I got here form google this is my 2 cents:
SELECT `TABLE_NAME`
FROM `information_schema`.`KEY_COLUMN_USAGE`
WHERE REFERENCED_TABLE_SCHEMA='DATABASE'
AND REFERENCED_TABLE_NAME='customers'
AND REFERENCED_COLUMN_NAME='customer_id'
add the db for insurance (you'll never know when somebody copies the db).
Instead of looking for a column name, here we look at the foreign keys themselves
If you change the on delete restrictions to restrict nothing can be deleted before the children are deleted/migrated
The short answer is, no there isn't a better way (that I can think of).
It's a trade off. If you find there are a lot of these instances, it might be worthwhile to invest some time writing a more robust algorithm for checking existing customers prior to adding a new one (i.e. checking variations on first / last names, presenting them to whoever is adding the customer, asking them 2 or 3 times if they are REALLY sure they want to add this new customer, etc.).
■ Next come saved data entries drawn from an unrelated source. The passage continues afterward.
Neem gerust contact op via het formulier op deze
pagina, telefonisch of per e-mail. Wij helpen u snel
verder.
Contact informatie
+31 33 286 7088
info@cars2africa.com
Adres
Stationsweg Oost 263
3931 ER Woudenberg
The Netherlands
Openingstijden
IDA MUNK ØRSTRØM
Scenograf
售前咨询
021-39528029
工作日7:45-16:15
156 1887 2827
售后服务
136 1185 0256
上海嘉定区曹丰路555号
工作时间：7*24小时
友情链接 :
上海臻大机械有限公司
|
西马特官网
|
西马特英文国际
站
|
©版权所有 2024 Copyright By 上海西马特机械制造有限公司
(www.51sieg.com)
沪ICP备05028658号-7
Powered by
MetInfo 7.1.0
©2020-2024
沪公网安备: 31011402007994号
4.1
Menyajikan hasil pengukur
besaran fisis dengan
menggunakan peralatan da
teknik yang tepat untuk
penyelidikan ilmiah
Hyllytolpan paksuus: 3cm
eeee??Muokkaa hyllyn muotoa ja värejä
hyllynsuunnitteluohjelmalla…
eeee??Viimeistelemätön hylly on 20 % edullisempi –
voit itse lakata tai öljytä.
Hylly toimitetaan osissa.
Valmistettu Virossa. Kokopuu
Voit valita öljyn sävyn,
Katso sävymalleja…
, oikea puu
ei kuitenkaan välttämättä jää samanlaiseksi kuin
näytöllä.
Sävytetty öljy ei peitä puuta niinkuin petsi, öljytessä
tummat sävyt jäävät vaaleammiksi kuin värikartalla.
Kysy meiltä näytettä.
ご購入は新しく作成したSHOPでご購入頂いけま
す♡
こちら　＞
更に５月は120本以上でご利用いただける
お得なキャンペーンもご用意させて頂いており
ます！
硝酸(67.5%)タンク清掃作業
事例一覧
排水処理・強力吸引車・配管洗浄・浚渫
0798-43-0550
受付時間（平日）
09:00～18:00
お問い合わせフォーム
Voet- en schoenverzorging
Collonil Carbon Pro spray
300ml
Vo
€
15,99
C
If there are not a lot of these instances, it might not be worth investing that time.
Short of that, your approach is the only way I can think of. I would actually delete both records, and create a new one with the merged data, resulting in a new customer id rather than re-using an old one, but that's just personal preference - functionally it's the same as your approach. You still have to remember to go back and modify your merge function to reflect new relationships on the customer.id field.
At a minimum, to prevent any triggers on deletions causing some cascading effect, I would FIRST do
update SomeTable set CustomerID = CorrectValue where CustomerID = WrongValue
(do that across all tables)...
THEN
Delete from Customers where CustomerID = WrongValue
As for duplicate data... Try to figure out which "Will Smith, Bill Smith, William Smith" if you are lacking certain information... Some could be completely legitimate different people.
As an update to my comment:
use information_schema;
select table_name from columns where column_name = 'customer_id';
Then loop through the resulting tables and update accordingly.
Personally, I would use your instinctive solution, as this one may be dangerous if there are tables containing customer_id columns that need to be exempt.